Chemical changes in the eye that can lead to blindness have been identified by scientists.

Their findings aid understanding of a genetic condition that causes sight loss for one in 3,000 people in the UK.

Scientists examined how changes in a gene known as RPGR damage eye cells to cause a disorder known as X-linked retinitis pigmentosa. The condition is incurable and affects night and peripheral vision before gradually causing blindness in middle age.

Researchers led by the University of Edinburgh took skin samples from two patients and transformed stem cells - which can change into any cell type - into light-sensing eye cells known as photoreceptors. They compared these with cells from healthy relatives of the patients.

Photoreceptors - which decay in retinitis pigmentosa patients - differed in their fundamental structure when compared with those from family members.

Follow-up studies in mice identified key molecules that interact with RPGR to maintain the structure of photoreceptors. When RPGR is flawed, the structure is compromised and photoreceptors cannot function correctly, leading to sight loss.

Dr Roly Megaw from the University of Edinburgh's Medical Research Council Institute for Genetics and Molecular Medicine, who led the study, said: "By furthering our understanding of the RPGR gene and its effects on photoreceptor cells, we hope our findings bring us closer to developing a possible treatment for this devastating disease.

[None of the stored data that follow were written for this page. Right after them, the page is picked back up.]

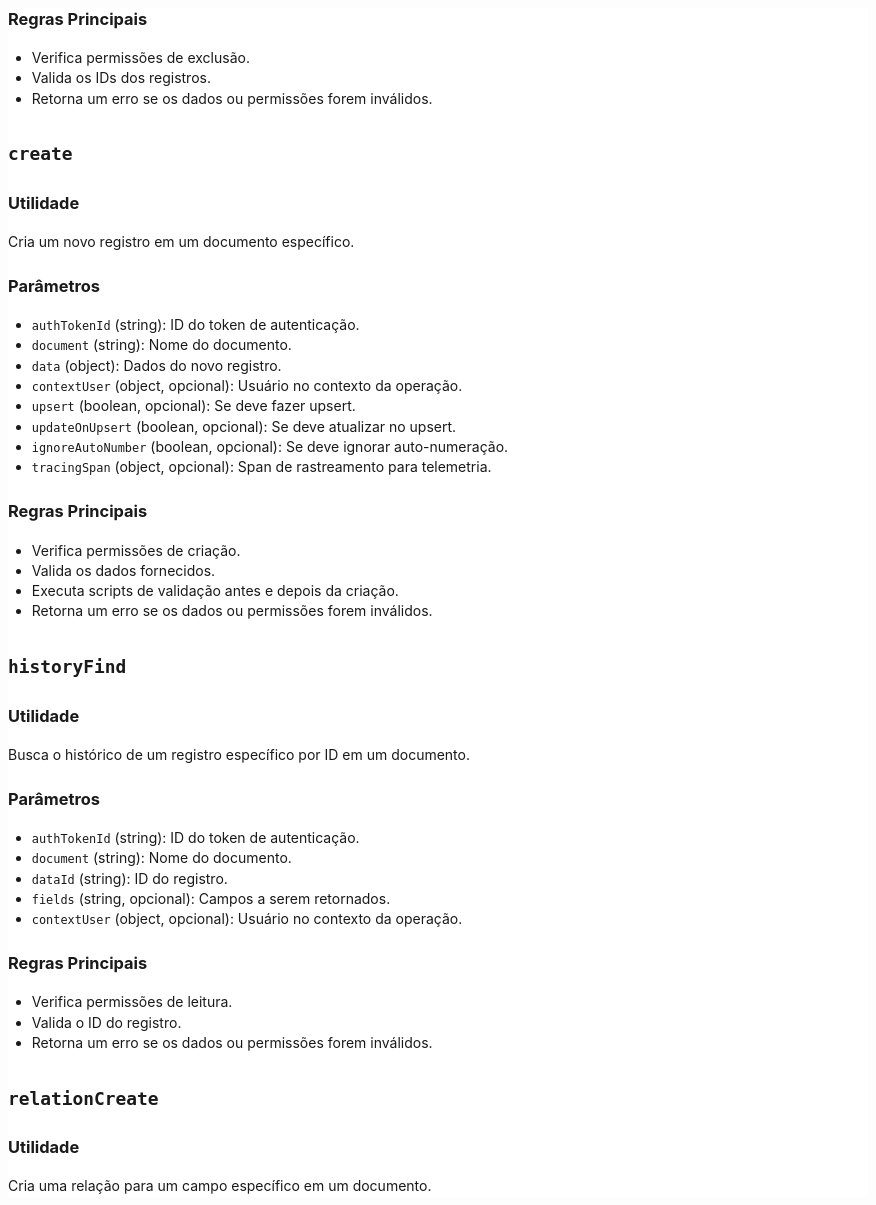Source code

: ### Regras Principais
- Verifica permissões de exclusão.
- Valida os IDs dos registros.
- Retorna um erro se os dados ou permissões forem inválidos.

## `create`

### Utilidade
Cria um novo registro em um documento específico.

### Parâmetros
- `authTokenId` (string): ID do token de autenticação.
- `document` (string): Nome do documento.
- `data` (object): Dados do novo registro.
- `contextUser` (object, opcional): Usuário no contexto da operação.
- `upsert` (boolean, opcional): Se deve fazer upsert.
- `updateOnUpsert` (boolean, opcional): Se deve atualizar no upsert.
- `ignoreAutoNumber` (boolean, opcional): Se deve ignorar auto-numeração.
- `tracingSpan` (object, opcional): Span de rastreamento para telemetria.

### Regras Principais
- Verifica permissões de criação.
- Valida os dados fornecidos.
- Executa scripts de validação antes e depois da criação.
- Retorna um erro se os dados ou permissões forem inválidos.

## `historyFind`

### Utilidade
Busca o histórico de um registro específico por ID em um documento.

### Parâmetros
- `authTokenId` (string): ID do token de autenticação.
- `document` (string): Nome do documento.
- `dataId` (string): ID do registro.
- `fields` (string, opcional): Campos a serem retornados.
- `contextUser` (object, opcional): Usuário no contexto da operação.

### Regras Principais
- Verifica permissões de leitura.
- Valida o ID do registro.
- Retorna um erro se os dados ou permissões forem inválidos.

## `relationCreate`

### Utilidade
Cria uma relação para um campo específico em um documento.
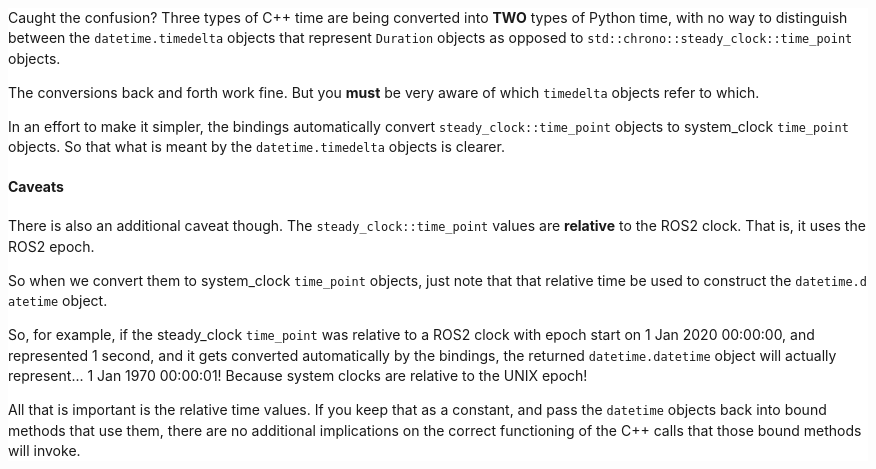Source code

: Caught the confusion? Three types of C++ time are being converted into **TWO** types of Python time, with no way to distinguish between the `datetime.timedelta` objects that represent `Duration` objects as opposed to `std::chrono::steady_clock::time_point` objects. 

The conversions back and forth work fine. But you **must** be very aware of which `timedelta` objects refer to which.

In an effort to make it simpler, the bindings automatically convert `steady_clock::time_point` objects to system_clock `time_point` objects. So that what is meant by the `datetime.timedelta` objects is clearer.

#### **Caveats**

There is also an additional caveat though. The `steady_clock::time_point` values are **relative** to the ROS2 clock. That is, it uses the ROS2 epoch.

So when we convert them to system_clock `time_point` objects, just note that that relative time be used to construct the `datetime.datetime` object.

So, for example, if the steady_clock `time_point` was relative to a ROS2 clock with epoch start on 1 Jan 2020 00:00:00, and represented 1 second, and it gets converted automatically by the bindings, the returned `datetime.datetime` object will actually represent... 1 Jan 1970 00:00:01! Because system clocks are relative to the UNIX epoch!

All that is important is the relative time values. If you keep that as a constant, and pass the `datetime` objects back into bound methods that use them, there are no additional implications on the correct functioning of the C++ calls that those bound methods will invoke.
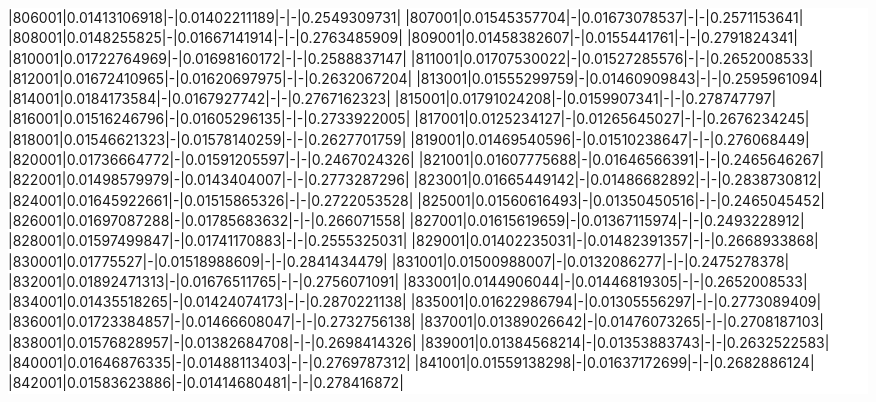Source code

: |806001|0.01413106918|-|0.01402211189|-|-|0.2549309731|
|807001|0.01545357704|-|0.01673078537|-|-|0.2571153641|
|808001|0.0148255825|-|0.01667141914|-|-|0.2763485909|
|809001|0.01458382607|-|0.0155441761|-|-|0.2791824341|
|810001|0.01722764969|-|0.01698160172|-|-|0.2588837147|
|811001|0.01707530022|-|0.01527285576|-|-|0.2652008533|
|812001|0.01672410965|-|0.01620697975|-|-|0.2632067204|
|813001|0.01555299759|-|0.01460909843|-|-|0.2595961094|
|814001|0.0184173584|-|0.0167927742|-|-|0.2767162323|
|815001|0.01791024208|-|0.0159907341|-|-|0.278747797|
|816001|0.01516246796|-|0.01605296135|-|-|0.2733922005|
|817001|0.0125234127|-|0.01265645027|-|-|0.2676234245|
|818001|0.01546621323|-|0.01578140259|-|-|0.2627701759|
|819001|0.01469540596|-|0.01510238647|-|-|0.276068449|
|820001|0.01736664772|-|0.01591205597|-|-|0.2467024326|
|821001|0.01607775688|-|0.01646566391|-|-|0.2465646267|
|822001|0.01498579979|-|0.0143404007|-|-|0.2773287296|
|823001|0.01665449142|-|0.01486682892|-|-|0.2838730812|
|824001|0.01645922661|-|0.01515865326|-|-|0.2722053528|
|825001|0.01560616493|-|0.01350450516|-|-|0.2465045452|
|826001|0.01697087288|-|0.01785683632|-|-|0.266071558|
|827001|0.01615619659|-|0.01367115974|-|-|0.2493228912|
|828001|0.01597499847|-|0.01741170883|-|-|0.2555325031|
|829001|0.01402235031|-|0.01482391357|-|-|0.2668933868|
|830001|0.01775527|-|0.01518988609|-|-|0.2841434479|
|831001|0.01500988007|-|0.0132086277|-|-|0.2475278378|
|832001|0.01892471313|-|0.01676511765|-|-|0.2756071091|
|833001|0.0144906044|-|0.01446819305|-|-|0.2652008533|
|834001|0.01435518265|-|0.01424074173|-|-|0.2870221138|
|835001|0.01622986794|-|0.01305556297|-|-|0.2773089409|
|836001|0.01723384857|-|0.01466608047|-|-|0.2732756138|
|837001|0.01389026642|-|0.01476073265|-|-|0.2708187103|
|838001|0.01576828957|-|0.01382684708|-|-|0.2698414326|
|839001|0.01384568214|-|0.01353883743|-|-|0.2632522583|
|840001|0.01646876335|-|0.01488113403|-|-|0.2769787312|
|841001|0.01559138298|-|0.01637172699|-|-|0.2682886124|
|842001|0.01583623886|-|0.01414680481|-|-|0.278416872|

The study is published in the journal Nature Communications and was carried out at the University of Edinburgh's Medical Research Council Centre for Regenerative Medicine. It was funded by the Wellcome Trust and the charity Retinitis Pigmentosa Fighting Blindness.

Article: Gelsolin dysfunction causes photoreceptor loss in induced pluripotent cell and animal retinitis pigmentosa models, Roly Megaw, Hashem Abu-Arafeh, Melissa Jungnickel, Carla Mellough, Christine Gurniak, Walter Witke, Wei Zhang, Hemant Khanna, Pleasantine Mill, Baljean Dhillon, Alan F. Wright, Majlinda Lako & Charles ffrench-Constant, Nature Communications, doi:10.1038/s41467-017-00111-8, published 16 August 2017.